PAGE EXCERPT:
┌──

This is why I wasn’t surprised when journalist Avishay Ben-Haim objected to the agreement. But the penny dropped as far as he’s concerned. If Netanyahu is Dreyfus, Ben-Haim is not his Emile Zola, but rather Herzl. He isn’t “only” the accuser, but the one who builds out of his trial a historical movement that is much bigger than the defendant, i.e., the visionary of the Second Israel.
I won’t forget how he explained that: “In my self-awareness I’m using him: ‘More than Netanyahu used the Second Israel, the Second Israel used Netanyahu.’ In my self-awareness I invented the narrative linking him to the ethnic schism, he wasn’t the one who invented it.”
I think Ben-Haim is right. From a historical perspective, and also thanks to Ben-Haim’s project of reviving the ethnic language, Netanyahu will be remembered as the emancipator of the Second Israel. In all irony – or poetic justice – he may, against his own will and that of the Second Israel, go down in history as the emancipator of the Third Israel (Israeli Arabs) as well.

└──

[Extracted data entries]
┌──

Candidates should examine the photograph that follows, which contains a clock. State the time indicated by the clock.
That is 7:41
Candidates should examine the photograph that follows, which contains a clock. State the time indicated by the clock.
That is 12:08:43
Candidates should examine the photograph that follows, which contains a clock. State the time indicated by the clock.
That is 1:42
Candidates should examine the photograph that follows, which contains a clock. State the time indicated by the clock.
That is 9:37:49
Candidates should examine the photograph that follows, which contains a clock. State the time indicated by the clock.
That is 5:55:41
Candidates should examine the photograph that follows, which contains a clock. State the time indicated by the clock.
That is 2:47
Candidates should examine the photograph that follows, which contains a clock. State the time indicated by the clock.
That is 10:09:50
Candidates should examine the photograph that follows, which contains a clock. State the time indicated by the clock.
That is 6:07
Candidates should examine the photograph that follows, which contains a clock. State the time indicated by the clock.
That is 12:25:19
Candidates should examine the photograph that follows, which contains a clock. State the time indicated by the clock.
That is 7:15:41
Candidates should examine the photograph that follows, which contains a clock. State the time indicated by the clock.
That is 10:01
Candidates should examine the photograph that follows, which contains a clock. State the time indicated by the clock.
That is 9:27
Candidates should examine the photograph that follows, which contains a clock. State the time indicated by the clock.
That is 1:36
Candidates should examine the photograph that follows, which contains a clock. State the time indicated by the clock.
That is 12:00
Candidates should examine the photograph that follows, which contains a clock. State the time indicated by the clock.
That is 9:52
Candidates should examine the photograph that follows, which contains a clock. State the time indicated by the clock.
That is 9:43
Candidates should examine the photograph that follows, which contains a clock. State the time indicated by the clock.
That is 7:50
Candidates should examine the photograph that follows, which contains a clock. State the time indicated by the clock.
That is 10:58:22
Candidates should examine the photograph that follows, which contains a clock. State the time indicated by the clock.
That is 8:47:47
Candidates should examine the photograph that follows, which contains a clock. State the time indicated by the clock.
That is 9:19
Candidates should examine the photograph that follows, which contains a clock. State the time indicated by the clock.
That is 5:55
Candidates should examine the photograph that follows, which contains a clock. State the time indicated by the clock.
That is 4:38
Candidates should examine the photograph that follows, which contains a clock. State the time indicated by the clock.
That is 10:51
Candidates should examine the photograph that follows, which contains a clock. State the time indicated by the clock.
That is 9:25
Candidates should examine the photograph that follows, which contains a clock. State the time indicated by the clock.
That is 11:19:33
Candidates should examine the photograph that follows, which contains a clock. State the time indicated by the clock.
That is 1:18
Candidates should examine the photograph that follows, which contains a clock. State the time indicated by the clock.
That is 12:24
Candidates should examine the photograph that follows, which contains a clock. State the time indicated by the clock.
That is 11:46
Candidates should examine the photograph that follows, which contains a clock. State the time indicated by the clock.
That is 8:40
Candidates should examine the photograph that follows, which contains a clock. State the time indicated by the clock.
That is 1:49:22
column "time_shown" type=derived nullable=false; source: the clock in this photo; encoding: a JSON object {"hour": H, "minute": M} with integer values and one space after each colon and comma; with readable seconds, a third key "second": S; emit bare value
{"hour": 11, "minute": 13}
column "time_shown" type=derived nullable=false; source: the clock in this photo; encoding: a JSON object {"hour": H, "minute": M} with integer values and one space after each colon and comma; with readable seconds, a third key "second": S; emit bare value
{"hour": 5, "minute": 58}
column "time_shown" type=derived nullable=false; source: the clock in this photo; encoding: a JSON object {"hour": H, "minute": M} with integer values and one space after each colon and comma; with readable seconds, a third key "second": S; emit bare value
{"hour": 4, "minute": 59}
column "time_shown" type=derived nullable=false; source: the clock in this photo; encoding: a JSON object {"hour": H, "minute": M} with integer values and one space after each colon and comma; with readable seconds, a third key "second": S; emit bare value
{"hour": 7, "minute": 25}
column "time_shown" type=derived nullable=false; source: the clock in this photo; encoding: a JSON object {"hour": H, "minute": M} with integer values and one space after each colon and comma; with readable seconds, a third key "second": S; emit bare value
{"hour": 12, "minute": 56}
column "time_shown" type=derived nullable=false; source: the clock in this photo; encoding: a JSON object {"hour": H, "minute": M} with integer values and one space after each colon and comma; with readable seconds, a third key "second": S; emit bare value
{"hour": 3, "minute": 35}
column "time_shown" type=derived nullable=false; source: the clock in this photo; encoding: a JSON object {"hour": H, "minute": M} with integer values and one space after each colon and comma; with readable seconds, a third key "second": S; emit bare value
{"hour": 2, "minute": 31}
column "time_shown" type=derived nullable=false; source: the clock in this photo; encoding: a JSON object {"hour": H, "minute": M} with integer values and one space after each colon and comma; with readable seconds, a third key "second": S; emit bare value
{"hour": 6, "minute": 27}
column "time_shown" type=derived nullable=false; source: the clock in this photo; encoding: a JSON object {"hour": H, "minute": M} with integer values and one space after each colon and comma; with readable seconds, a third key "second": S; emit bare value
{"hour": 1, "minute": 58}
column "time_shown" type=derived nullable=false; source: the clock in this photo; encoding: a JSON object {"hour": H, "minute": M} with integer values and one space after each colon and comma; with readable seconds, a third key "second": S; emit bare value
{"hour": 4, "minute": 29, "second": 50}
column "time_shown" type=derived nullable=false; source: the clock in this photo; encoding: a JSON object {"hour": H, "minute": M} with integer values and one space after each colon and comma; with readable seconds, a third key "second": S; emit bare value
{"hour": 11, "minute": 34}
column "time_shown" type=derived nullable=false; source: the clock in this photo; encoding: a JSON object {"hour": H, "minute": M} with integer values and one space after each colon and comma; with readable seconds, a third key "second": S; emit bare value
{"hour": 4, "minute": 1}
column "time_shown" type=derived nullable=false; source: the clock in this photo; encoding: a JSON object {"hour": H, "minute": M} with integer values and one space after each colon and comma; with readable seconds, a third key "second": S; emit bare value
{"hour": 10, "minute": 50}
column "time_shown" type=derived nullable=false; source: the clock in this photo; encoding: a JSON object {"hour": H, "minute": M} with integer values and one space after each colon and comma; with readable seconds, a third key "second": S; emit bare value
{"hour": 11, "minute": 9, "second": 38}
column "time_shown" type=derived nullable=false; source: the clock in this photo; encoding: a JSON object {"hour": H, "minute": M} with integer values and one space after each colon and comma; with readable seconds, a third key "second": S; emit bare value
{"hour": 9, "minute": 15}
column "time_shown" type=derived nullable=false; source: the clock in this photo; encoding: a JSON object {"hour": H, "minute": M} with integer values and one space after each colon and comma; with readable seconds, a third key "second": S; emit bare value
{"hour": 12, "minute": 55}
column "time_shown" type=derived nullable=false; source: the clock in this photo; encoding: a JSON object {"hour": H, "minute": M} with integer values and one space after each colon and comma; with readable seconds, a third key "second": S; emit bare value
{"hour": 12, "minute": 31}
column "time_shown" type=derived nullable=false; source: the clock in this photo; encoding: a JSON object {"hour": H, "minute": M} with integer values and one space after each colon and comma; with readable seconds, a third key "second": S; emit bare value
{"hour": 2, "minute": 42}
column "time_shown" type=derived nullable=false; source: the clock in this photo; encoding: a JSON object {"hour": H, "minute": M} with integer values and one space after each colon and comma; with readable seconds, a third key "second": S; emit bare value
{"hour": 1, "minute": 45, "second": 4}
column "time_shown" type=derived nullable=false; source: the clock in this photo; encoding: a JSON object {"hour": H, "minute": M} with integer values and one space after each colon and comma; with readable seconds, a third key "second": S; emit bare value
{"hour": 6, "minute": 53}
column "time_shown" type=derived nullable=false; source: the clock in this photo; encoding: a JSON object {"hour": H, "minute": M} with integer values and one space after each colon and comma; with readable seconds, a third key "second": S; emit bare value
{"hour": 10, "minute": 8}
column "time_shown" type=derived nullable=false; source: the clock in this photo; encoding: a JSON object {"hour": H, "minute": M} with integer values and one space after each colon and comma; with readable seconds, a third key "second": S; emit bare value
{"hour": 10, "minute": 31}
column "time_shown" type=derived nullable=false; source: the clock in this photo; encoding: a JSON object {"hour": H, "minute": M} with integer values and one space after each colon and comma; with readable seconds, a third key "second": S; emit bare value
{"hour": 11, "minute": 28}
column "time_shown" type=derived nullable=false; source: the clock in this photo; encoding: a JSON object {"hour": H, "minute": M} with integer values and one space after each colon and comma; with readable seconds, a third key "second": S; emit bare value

└──

GIVEN EXERCISE 1: Print the clock reading rows from the first line up to and including the line with "That is 1:42".
GIVEN EXERCISE 2: Carry on the passage about Ben-Haim and Netanyahu from its last sentence.
The passage and the clock reading rows are unrelated.

REPLY 1:
Candidates should examine the photograph that follows, which contains a clock. State the time indicated by the clock.
That is 7:41
Candidates should examine the photograph that follows, which contains a clock. State the time indicated by the clock.
That is 12:08:43
Candidates should examine the photograph that follows, which contains a clock. State the time indicated by the clock.
That is 1:42

REPLY 2:
Will Netanyahu accept his sentence – the sentence of history, not of Avichai Mendelblit – and bleed for the Bibi-ist revolution? He, who wanted to go down in history as Israel’s defender against a Jewish nuclear holocaust, and who let the ethnic genie out of the bottle just to ask him for more votes? Is that what will remain of him in the end?
On the other hand, how can he back down after they’ve already bought his story and invested their entire symbolic capital in it?
Until a few weeks ago I was convinced Netanyahu envied Yitzhak Rabin his heroic death. This is how I understood his repeated complaints about threats on his life. Julius Caesar was stabbed 23 times. Jesus was crucified. Rabin was assassinated. What will become of Netanyahu? He’ll give a few lectures and grow old in Florida? Compete with Elon Musk?
It’s worth thinking twice before coming down from the cross and looking for a lawyer. Netanyahu is liable to destroy the mythical aspect of his life.